(PROVIDED PASSAGE begins)

Deutsche Wohnen SE Announces Publication of Offer Document for Public Delisting Tender Offer to Shareholders of GSW Immobilien AG
Press Release to the Announcement pursuant to Section 14 para. 3 sentence 1 no. 2 of the German Securities Acquisition and Takeover Act ( Wertpapiererwerbs- und Übernahmegesetz - "WpÜG") in conjunction with Section 39 para. 2 sentence 3 no. 1 German Stock Exchange Act ( Börsengesetz - "BörsG")
NOT FOR RELEASE, PUBLICATION OR DISTRIBUTION (IN WHOLE OR IN PART) IN, INTO OR FROM ANY JURISDICTION WHERE SUCH RELEASE, PUBLICATION OR DISTRIBUTION WOULD CONSTITUTE A VIOLATION OF THE RELEVANT LAWS OF SUCH JURISDICTION.
BERLIN, GERMANY / ACCESSWIRE / November 2, 2022 / Deutsche Wohnen SE ("Deutsche Wohnen") announces today the publication of the offer document for the public delisting tender offer (cash offer) to the shareholders of GSW Immobilien AG ("GSW"), for the acquisition of their no-par-value bearer shares in GSW (ISIN DE000GSW1111). These documents are available free of charge as of today's date at Deutsche Bank Aktiengesellschaft, Trust & Agency Services, Post-IPO Services, Taunusanlage 12, 60325 Frankfurt am Main, Germany (requests to be made by providing a complete address by fax to +49 69 910 38794 or via email to firstname.lastname@example.org) as well as on Deutsche Wohnen's website at https://de.deutsche-wohnen-g.de/.
Deutsche Wohnen is one of the leading publicly listed property companies in Europe and is part of the Vonovia Group. The business focus of the company is on managing its own portfolio of residential properties in dynamic metropolitan regions and conurbations in Germany. Deutsche Wohnen sees itself as having both a social responsibility and a duty to maintain and newly develop good-quality and affordable housing in vibrant residential neighbourhoods. As at June 30, 2022, the portfolio comprised a total of around 140,000 residential units.
This announcement is for information purposes only and neither constitutes an invitation to sell, nor an offer to purchase, securities of GSW but constitutes a legally required announcement according to the German Securities Acquisition and Takeover Act ( Wertpapiererwerbs- und Übernahmegesetz - "WpÜG") in conjunction with the German Stock Exchange Act ( Börsengesetz - "BörsG") in the context of a public delisting tender offer (the "Offer"). The final terms and further provisions regarding the Offer are disclosed in the offer document that has been approved for publication by the German Federal Financial Supervisory Authority ( Bundesanstalt für Finanzdienstleistungsgsaufsicht ). Investors and holders of securities of GSW are strongly recommended to read the offer document and all announcements in connection with the Offer as they contain or will contain important information.

(PROVIDED PASSAGE ends)

▶ **ACTIONS TO TAKE**:
(1) According to the press release, about how many residential units were in Deutsche Wohnen's portfolio as at June 30, 2022?
(2) Rewrite the part of the press release that opens with the words containing "Deutsche Wohnen is" and closes with "140,000 residential units.", replacing "affordable" with "reasonably priced".
(3) Write the next part of the press release, picking up after its final sentence.
The lines that come next play no part in this work.

(SUPPLIED ENTRIES begins)

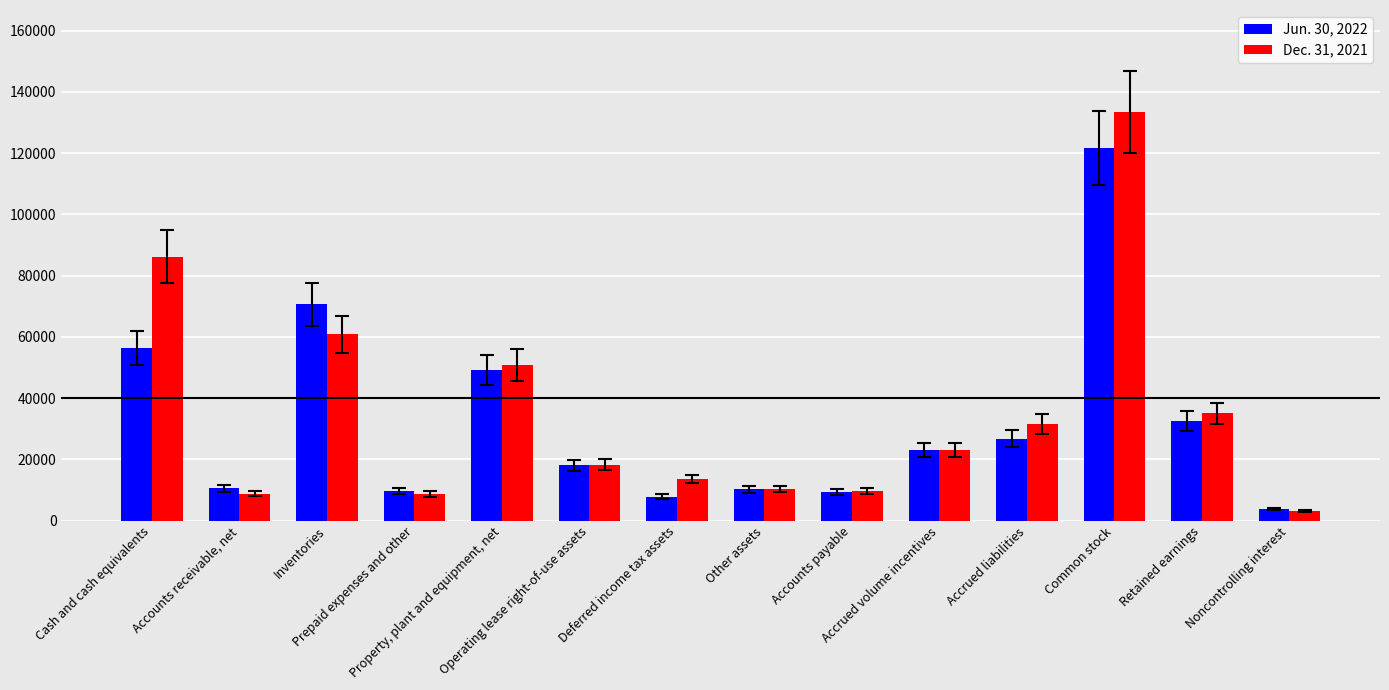

What position from the left is Prepaid expenses and other?

4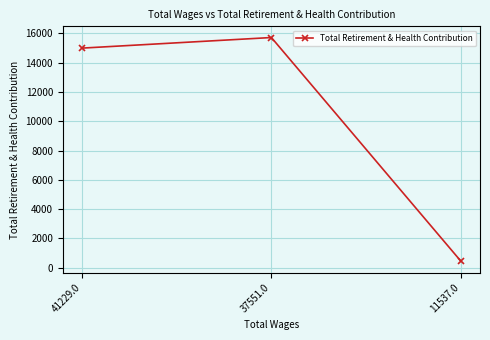

What is the approximate value at 41229.0, to the nearest 50?

15000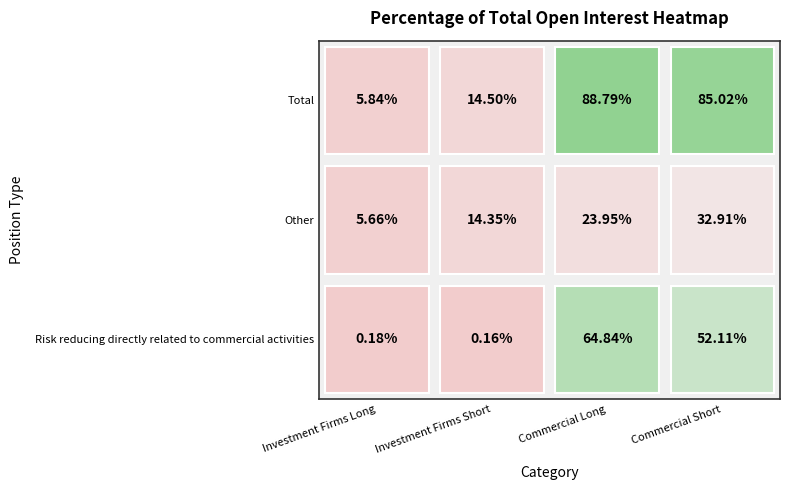

What is the spread (max minus min) of values at Total?

83.0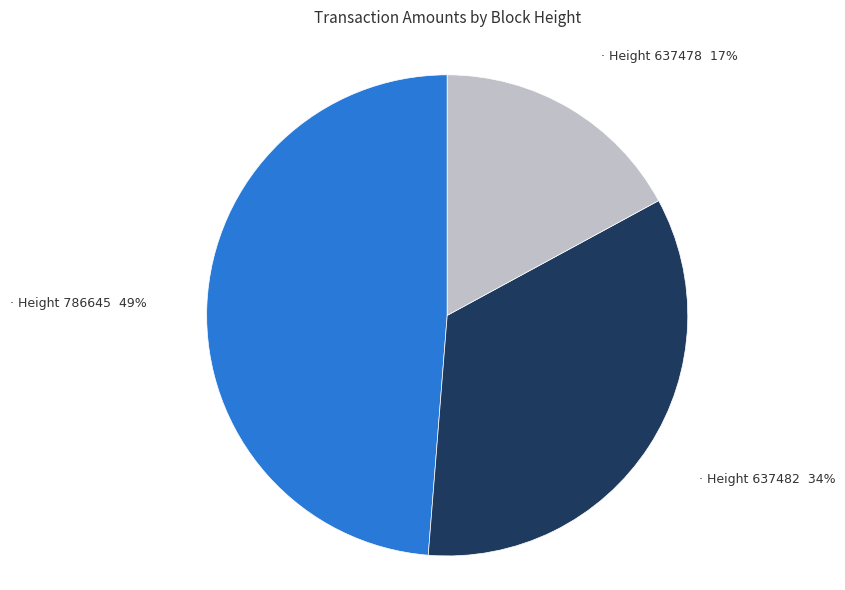

To the nearest percent, what is the average slice percentage?

33%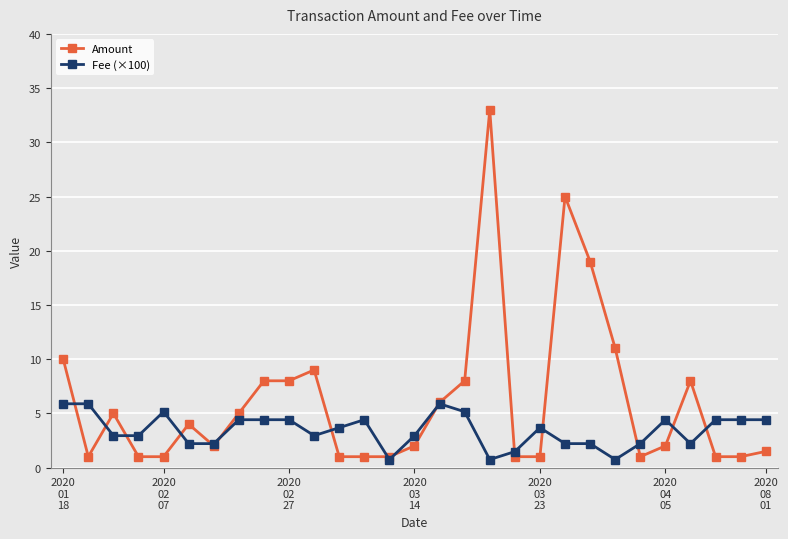

What is the greatest value displayed?

33.0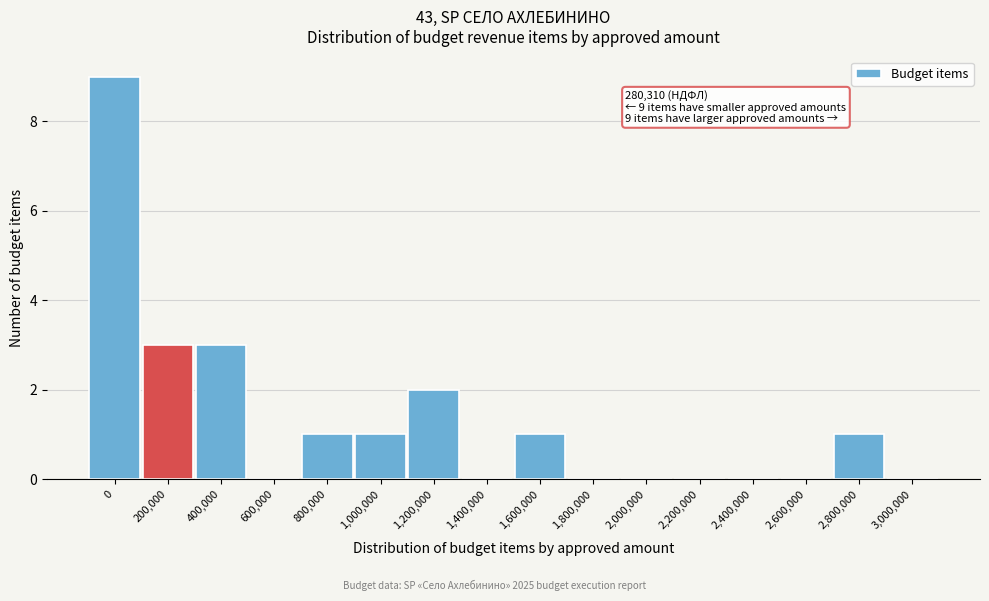

Reading left to right, what are all the values shown in this chart?

0=9	200,000=3	400,000=3	600,000=0	800,000=1	1,000,000=1	1,200,000=2	1,400,000=0	1,600,000=1	1,800,000=0	2,000,000=0	2,200,000=0	2,400,000=0	2,600,000=0	2,800,000=1	3,000,000=0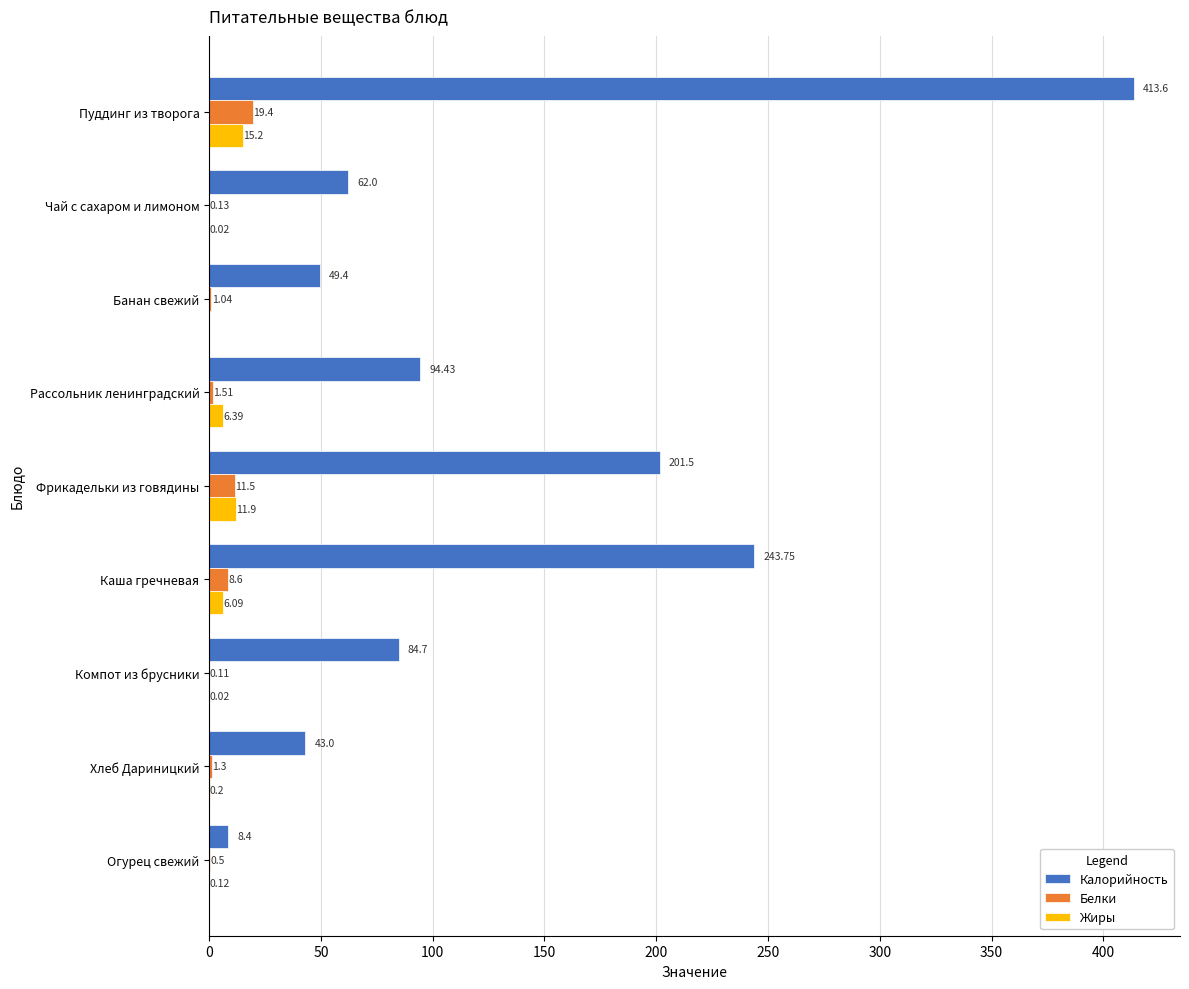

Which series has the largest total across all categories?

Калорийность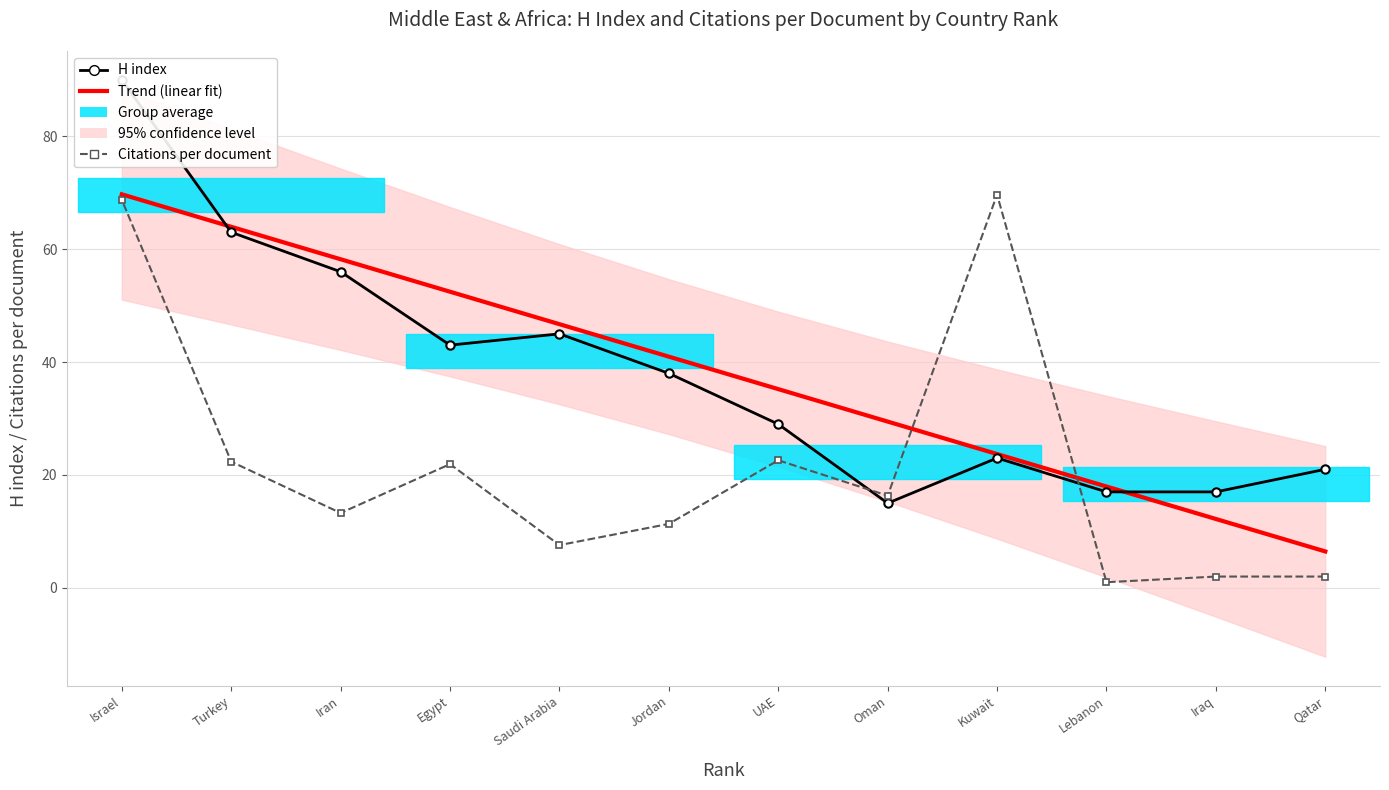

Which series has the largest range (max minus min)?

H index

(SUPPLIED ENTRIES ends)

▶ **ANSWERS FOR THIS EXERCISE**:
(1) Around 140,000 residential units.

(2)
Deutsche Wohnen is one of the leading publicly listed property companies in Europe and is part of the Vonovia Group. The business focus of the company is on managing its own portfolio of residential properties in dynamic metropolitan regions and conurbations in Germany. Deutsche Wohnen sees itself as having both a social responsibility and a duty to maintain and newly develop good-quality and reasonably priced housing in vibrant residential neighbourhoods. As at June 30, 2022, the portfolio comprised a total of around 140,000 residential units.

(3)
The Offer will be made exclusively under the laws of the Federal Republic of Germany, especially under the WpÜG, the BörsG and certain provisions of the securities laws of the United States of America applicable to cross-border tender offers. The Offer will not be executed according to the provisions of jurisdictions other than those of the Federal Republic of Germany or the United States of America (to the extent applicable). Thus, no other announcements, registrations, admissions or approvals of the Offer outside of the Federal Republic of Germany have been filed, arranged for or granted. Investors in, and holders of, securities in GSW cannot rely on having recourse to provisions for the protection of investors in any jurisdiction other than the provisions of the Federal Republic of Germany.
Subject to the exceptions described in the offer document as well as any exemptions that may be granted by the relevant regulators, a public tender offer will not be made, neither directly nor indirectly, in jurisdictions where to do so would constitute a violation of the laws of such jurisdiction.
Deutsche Wohnen reserves the right, to the extent legally permitted, to directly or indirectly acquire further shares in GSW outside the Offer on or off the stock exchange. If such further acquisitions take place, information about such acquisitions, stating the number of shares acquired or to be acquired and the consideration paid or agreed on, will be published without undue delay, if and to the extent required by the laws of the Federal Republic of Germany or any other relevant jurisdiction.
To the extent any announcements in this document contain forward-looking statements, such statements do not represent facts and are characterized by the words "expect", "believe", "estimate", "intend", "aim", "assume" or similar expressions. Such statements express the intentions, opinions or current expectations and assumptions of Deutsche Wohnen and the persons acting together with Deutsche Wohnen. Such forward-looking statements are based on current plans, estimates and forecasts, which Deutsche Wohnen and the persons acting together with Deutsche Wohnen have made to the best of their knowledge, but which they do not claim to be correct in the future. Forward-looking statements are subject to risks and uncertainties that are difficult to predict and usually cannot be influenced by Deutsche Wohnen or the persons acting together with the Deutsche Wohnen. These expectations and forward-looking statements can turn out to be incorrect and the actual events or consequences may differ materially from those contained in or expressed by such forward-looking statements. Deutsche Wohnen and the persons acting together with Deutsche Wohnen do not assume an obligation to update the forward-looking statements with respect to the actual development or incidents, basic conditions, assumptions or other factors.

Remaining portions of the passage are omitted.